Sunday, August 22

Flambeau

Flambeau. Elwood shivered in his woolen coat inside the Standard Grocery on Alabama Street near Market. He looked at the cash register as he thumbed through his blotter. He glanced over at a forlorn looking group. Not long before, a thin man with a revolver had forced these folks to the rear of the store. The robber had grabbed about $80 from the register and then fled.

Each holiday season since 1909, downtown merchants had hired Elwood and eleven other police detectives and patrolmen to protect against shoplifters. In recent years, it had gotten worse. It was not much better in Fountain Square. He lived there above a shop with his wife and two children. He longed for the day they would not live along a street car route. His scowl lifted as he recalled last night’s flambeau display. That was something.

Thirty years earlier, vast deposits of natural gas and oil were discovered in east-central Indiana. The Trenton Field lay on the western edge of the largest deposits of oil and natural gas in the world. Wells were celebrated. A stub pipe was lit with a flame to show that gas was flowing. The constant flame was coined a flambeau.

The State of Indiana offered free gas for factories. Industry followed. The Ball Corporation made glass in Muncie. U.S. Steel chose northern Indiana. Automobile and glass manufacturing industries came to Indianapolis. Indianapolis, and other towns, installed free gas lights and piped gas to homes as heating fuel. Electricity produced from gas ran street cars. Cheap light, heat and transportation made urban living more desirable. Indianapolis prospered.

In 1894, plans were envisioned to elevate the railroad tracks leading into Union Station over several city streets. In 1905, the Mayor met in secret with representatives of Illinois Central and reached an accord on how and when to elevate the Indianapolis Southern tracks. The Monon Railroad remained opposed to the plan.

During a 1904 dinner at the Commercial Club, fifty of the leading business and professional men of the city put on foot a movement to grow the population of Indianapolis to 300,000 by 1910.

Auto shows exhibited Studebakers, Buicks, Packards, Maxwells, Chevrolets, Nashes, Marmons, Stutzs, Pierce-Arrows, and Fords. Garages opened all over town to install tires, shock absorbers, head lamps, horns and other accessories on these autos.

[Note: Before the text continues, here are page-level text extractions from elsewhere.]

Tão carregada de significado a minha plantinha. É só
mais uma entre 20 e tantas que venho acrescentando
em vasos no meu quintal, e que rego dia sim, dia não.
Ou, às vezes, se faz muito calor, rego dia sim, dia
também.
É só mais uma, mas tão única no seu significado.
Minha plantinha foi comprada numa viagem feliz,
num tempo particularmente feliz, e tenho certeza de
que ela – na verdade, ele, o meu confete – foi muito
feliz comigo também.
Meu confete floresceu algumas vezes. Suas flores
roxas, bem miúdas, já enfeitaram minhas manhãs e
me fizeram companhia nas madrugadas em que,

And the flambeaus burned day and night. They attracted tourists. About ninety percent of Indiana’s natural gas was wasted in flambeau displays.

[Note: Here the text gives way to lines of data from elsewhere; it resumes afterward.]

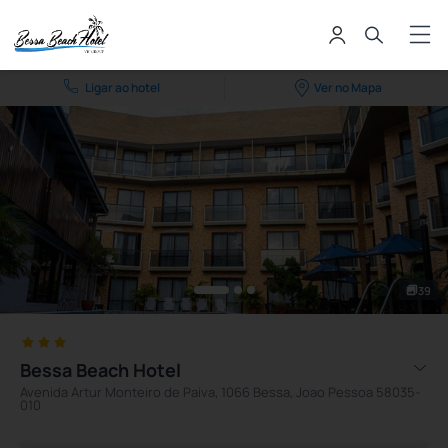
Ligar ao hotel
Ver no Mapa
39
Bessa Beach Hotel
Avenida Artur Monteiro de Paiva, 1066 Bessa, Joao Pessoa 58035-
010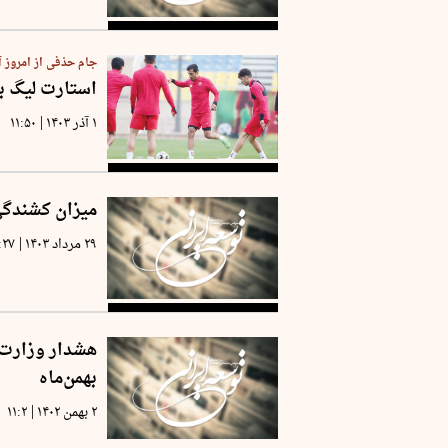
جام حذفی از امروز آ
استارت لیگ بر
|
۱ آذر ۱۴۰۳
۱۱:۵۰
میزان کشندگی سوی
|
۲۹ مرداد ۱۴۰۳
:۲۷
هشدار وزارت ب
بهمن‌ماه
|
۲ بهمن ۱۴۰۲
۱۱:۲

Wasteful practices rapidly depleted the fields as well. Producers did not realize the pressure provided by natural gas allowed them to pump oil from their wells. Scientists warned that that the supply of gas would run out. By 1902, gas yields began to decline. By 1910, gas production had slowed to a trickle. In some ways, the decline of the gas industry went unnoticed. Indiana had become a leading industrial state. Coal burning electric plants were built to power the factories and towns.

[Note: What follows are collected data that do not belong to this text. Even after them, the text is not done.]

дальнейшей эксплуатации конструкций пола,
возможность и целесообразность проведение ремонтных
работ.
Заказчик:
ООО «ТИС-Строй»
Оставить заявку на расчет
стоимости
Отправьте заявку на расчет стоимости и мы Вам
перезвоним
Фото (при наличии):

Other impacts were more subtle.

On the eve of the 1913 elections, street car workers called a strike. The strike prevented many people from voting. There was public outrage. The union held firm in its demands. Other unions and labor organizations joined in. Business leaders demanded that the governor end the strike. Governor Ralston called out the Indiana National Guard and put the city under martial law.

The strikers stormed the Statehouse. Ralston emerged from the capital and offered to withdraw the troops if the strikers would go back to work and negotiate peacefully. The concessions he made ended the strike that day. The strike led to several labor protection laws including a minimum wage, regular work weeks and improved working conditions.

In 1917, the Chamber of Commerce launched an investigation on the decision of the State Council of Defense to postpone completion of the Union Station railroad track elevation until after the war. The Monon Railroad was still a hold out.

And Elwood could moonlight in hopes of moving his family up in the world.